Sono stati in molti, l'ho già scritto, a scandagliare la musica per mezzo della sezione aurea, o addirittura a utilizzarla esplicitamente all'interno delle composizioni (vedi ad es. qui e qui). Nel suo articolo The Golden Section and the piano Sonatas of Mozart (leggibile qui; JSTOR non permette lo scaricamento, ma concede 100 visualizzazioni mensili gratuite), il matematico e insegnante statunitense John Putz prende in esame alcune Sonate per pianoforte del genio salisburghese, indagando il rapporto numerico tra le durate della prima parte (l'esposizione), di durata $a$, e la seconda (sviluppo e ricapitolazione), di durata $b$. Un grafico a dispersione (scatter plot) delle variabili $a$ e $b$ rivela un'intrigante regolarità:
Tale regolarità sembra ancor più evidente utilizzando le variabili $b$ e $a+b$:
In entrambi i casi, la crescita sembra piuttosto lineare, e una semplice regressione rivela un coefficiente angolare molto vicino a $\varphi=\frac{1}{\phi}=1-\phi \cong 0.62$ (nel primo caso $0.6260$, nel secondo $0.6091$).

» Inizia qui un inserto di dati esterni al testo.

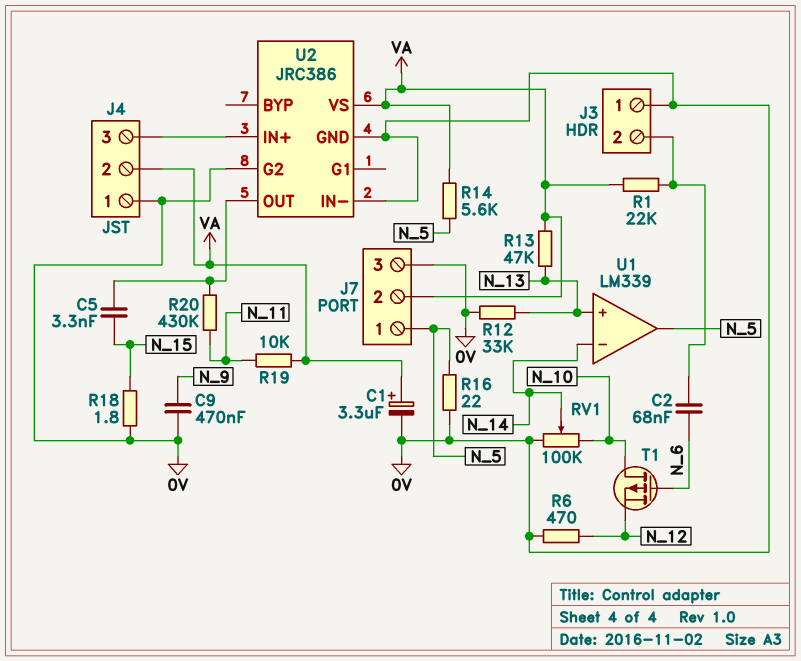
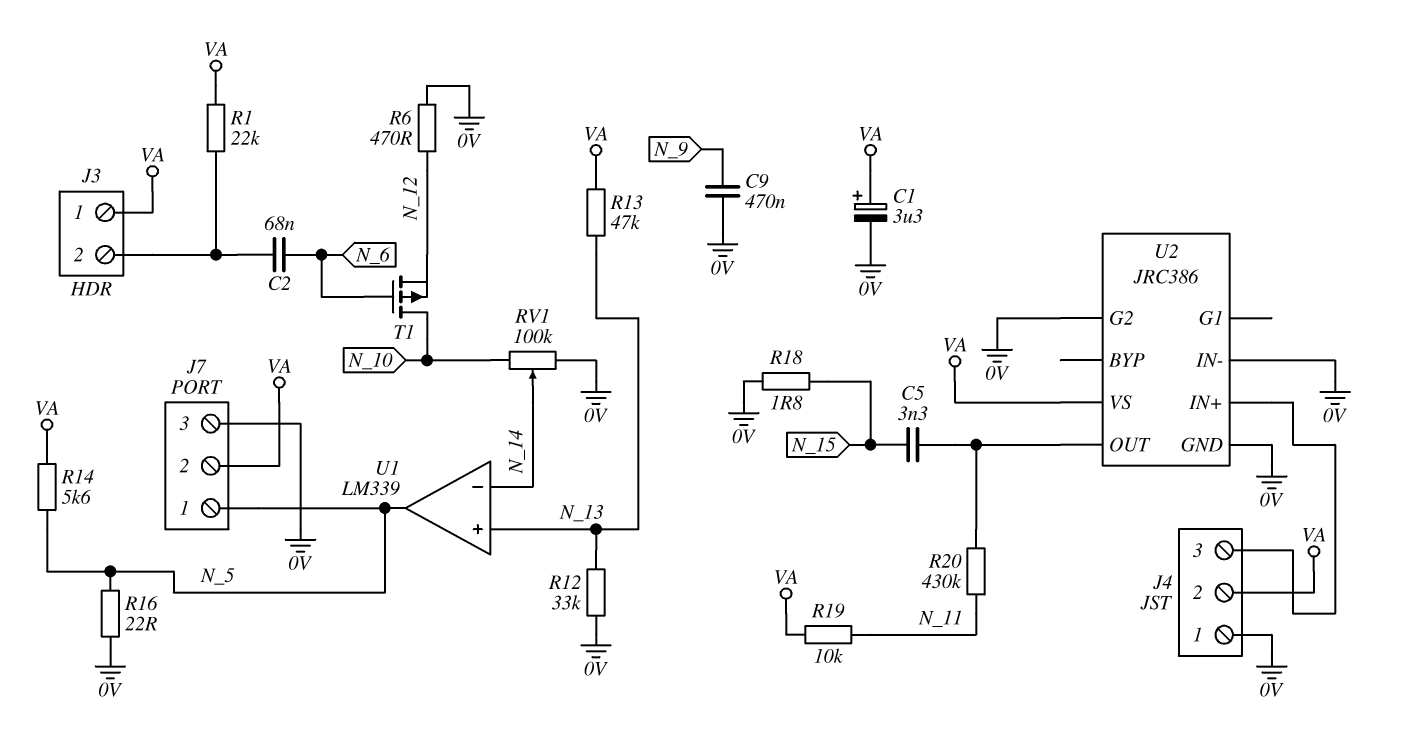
J3 pin 1: 0V -> VA

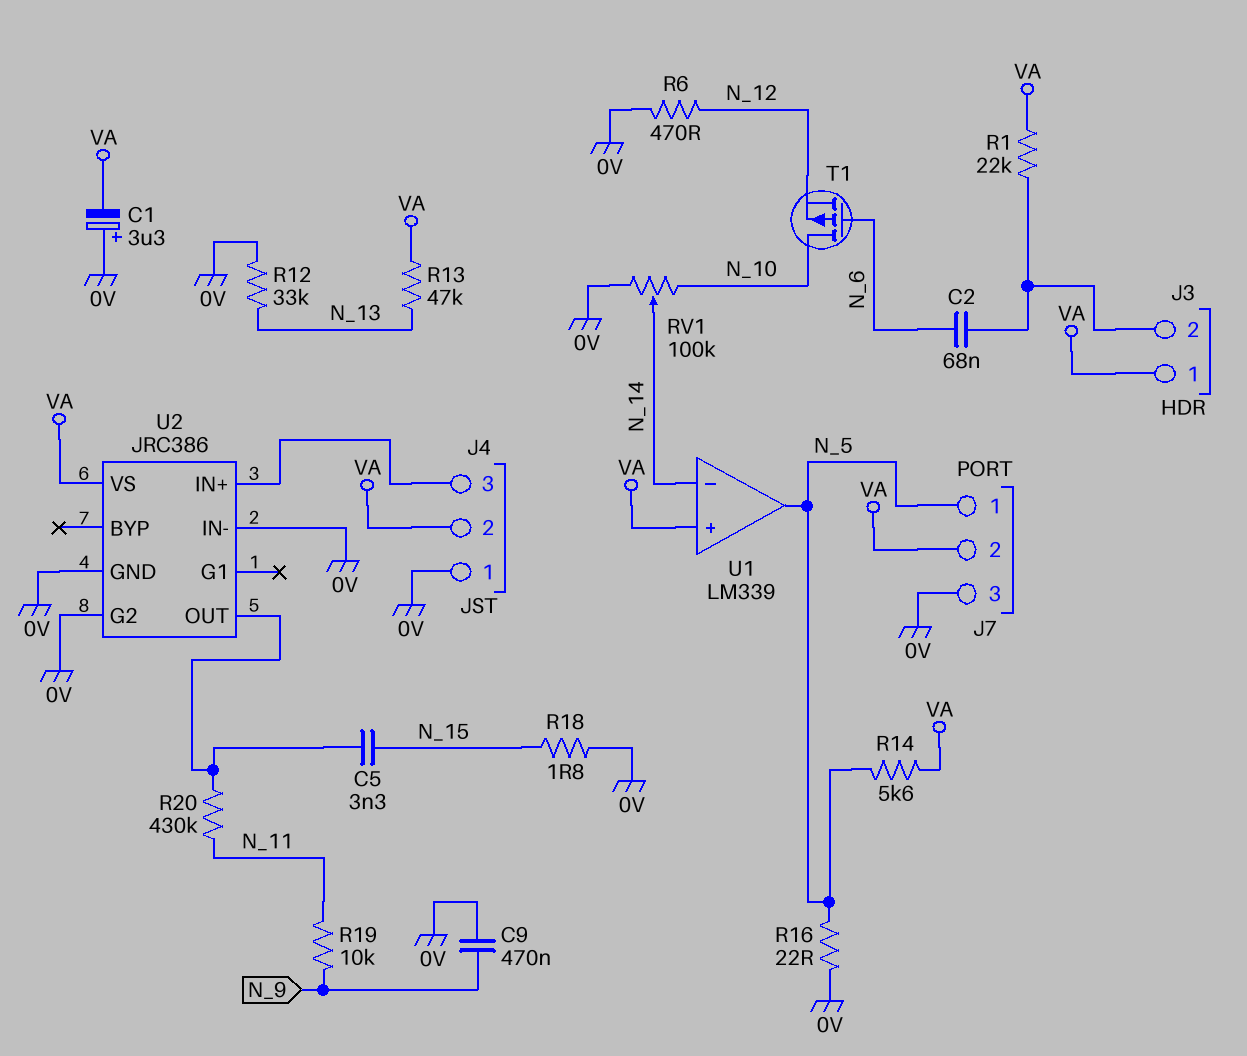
C1: 3.3uF (plus VA, minus 0V) -> 3.3uF (plus 0V, minus VA)
R19: 10k (N_11, VA) -> 10k (N_9, N_11)
U1 pin in+: N_13 -> VA

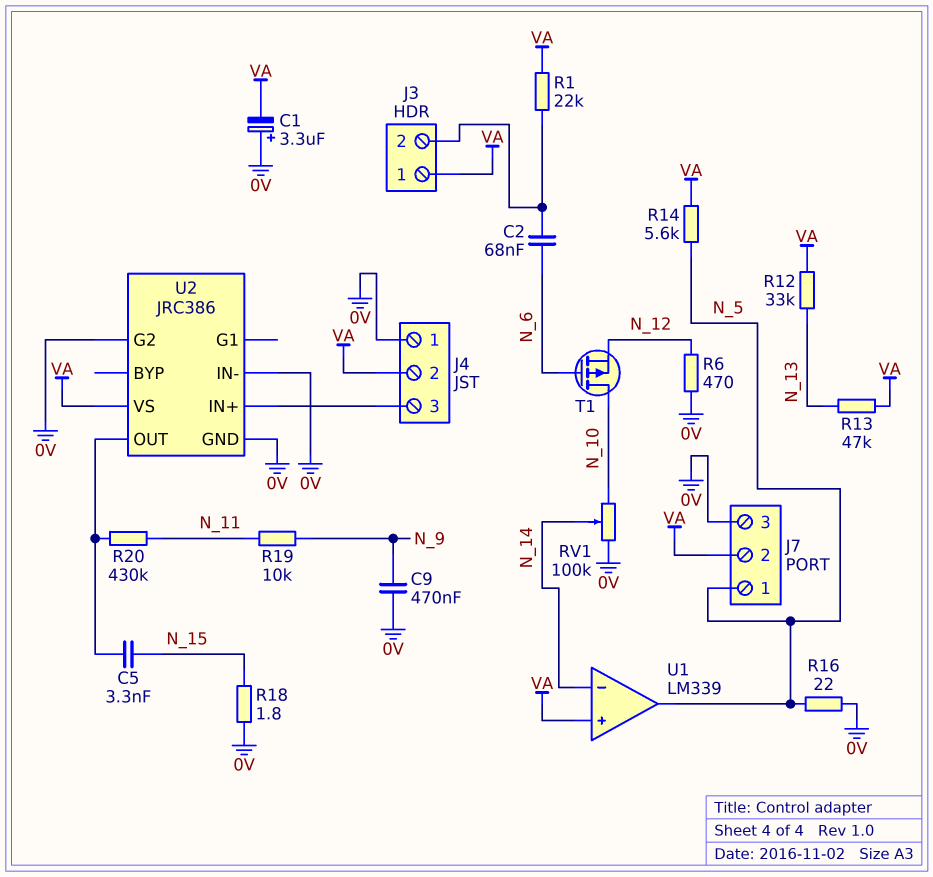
R12: 33k (0V, N_13) -> 33k (N_13, VA)

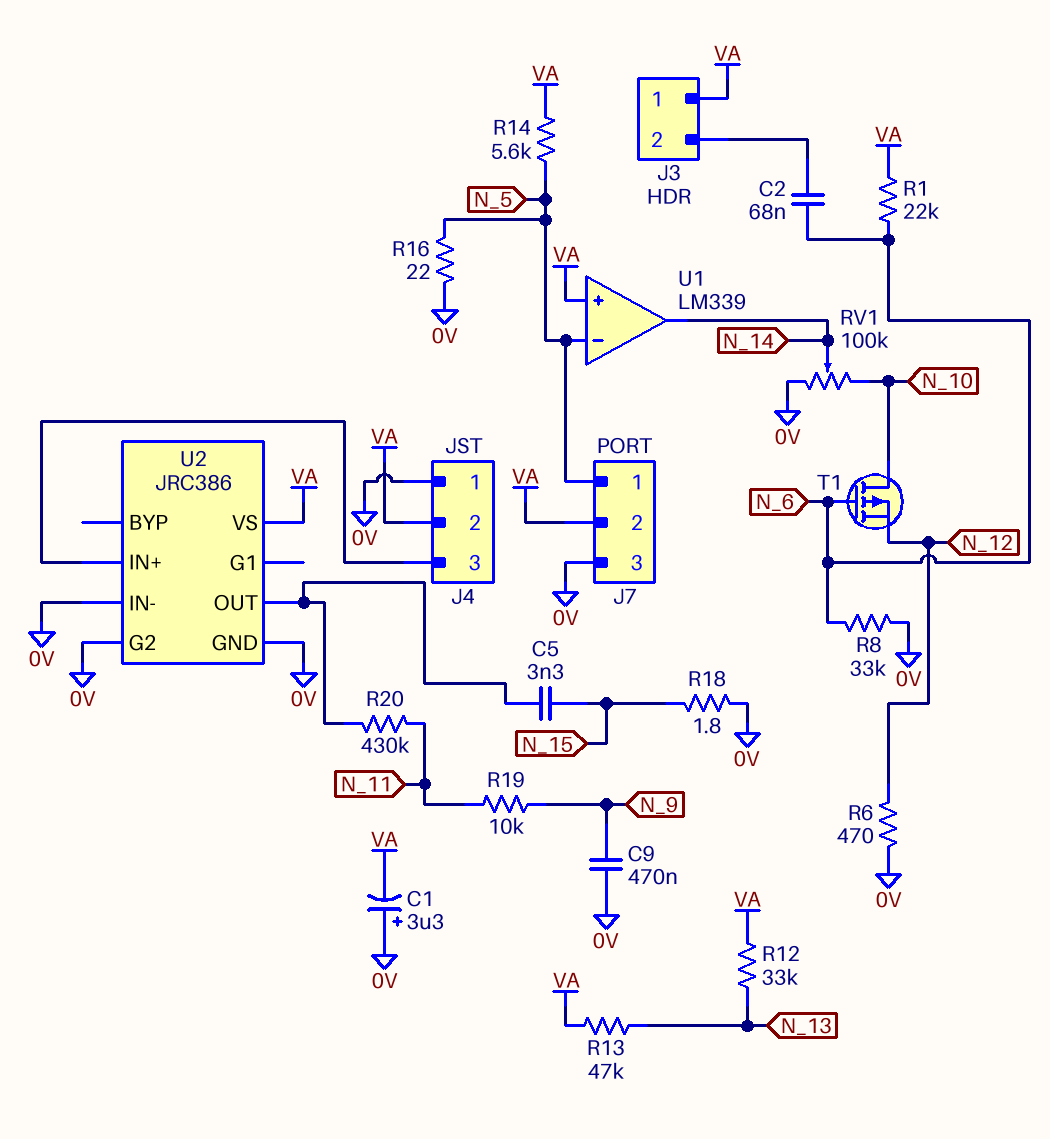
R1: 22k (J3/2, VA) -> 22k (N_6, VA)
R8: none -> 33k (0V, N_6)
U1 pin in-: N_14 -> N_5
U1 pin out: N_5 -> N_14

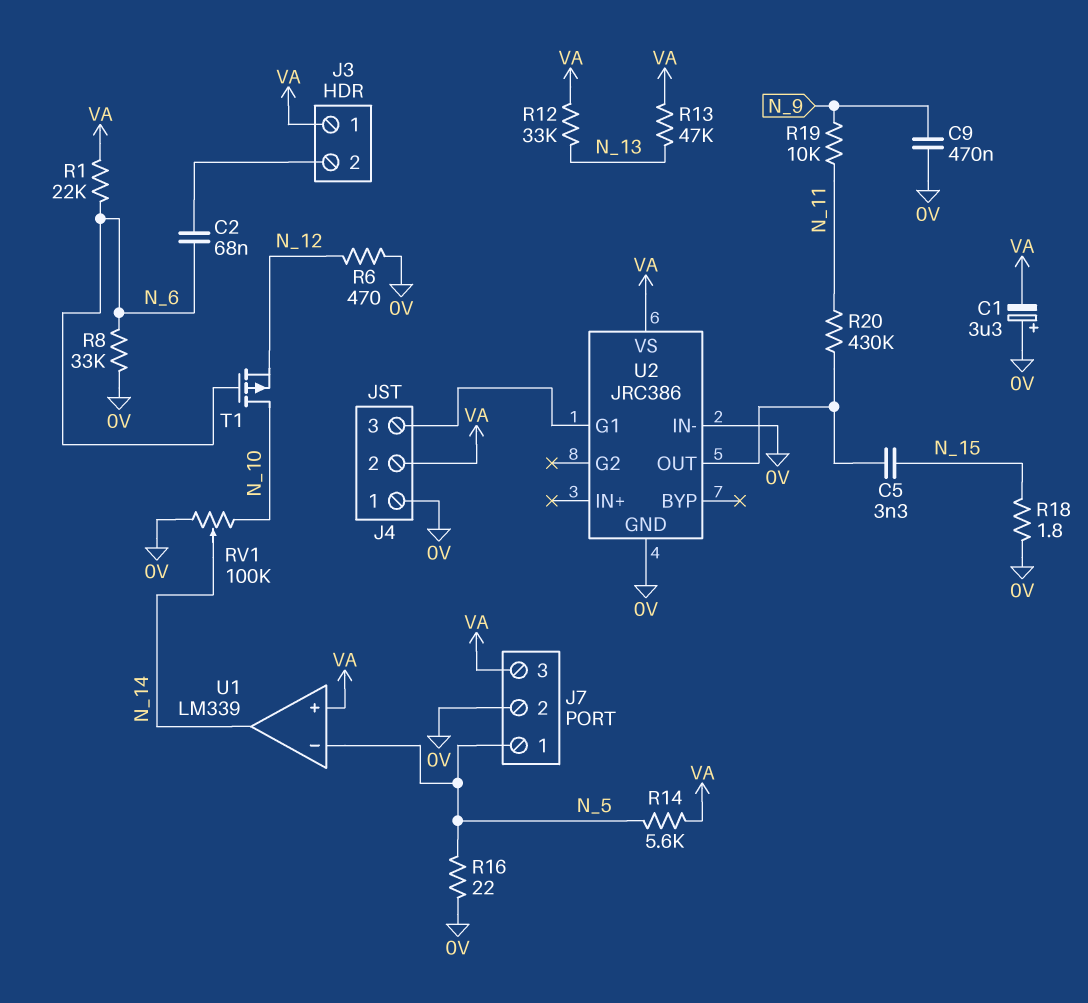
J7 pin 2: VA -> 0V
J7 pin 3: 0V -> VA
U2 pin G1: none -> J4/3
U2 pin G2: 0V -> none
U2 pin IN+: J4/3 -> none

Sembrerebbe quindi che Mozart, che una certa propensione per la matematica effettivamente l'aveva, abbia più o meno consapevolmente abbellito alcune sue composizioni impiegando la sezione aurea. Ma è lo stesso Putz a metterci in guardia, da un lato mostrandoci come vincoli ragionevoli sulle durate $a$ e $b$ non conducano lontano da $\frac{a}{b}=\varphi$, dall'altro insegnandoci come "barare" per mezzo della relazione, valida se $0\le a \le b$,
$$
\left| \frac{b}{a+b}-\varphi \right| \le \left| \frac{a}{b}-\varphi \right|
$$
che ci suggerisce che, per convincere il pubblico del fatto che il rapporto tra due grandezze $a$ e $b$ è aureo, converrà sempre esibire $\frac{b}{a+b}$ piuttosto che $\frac{a}{b}$.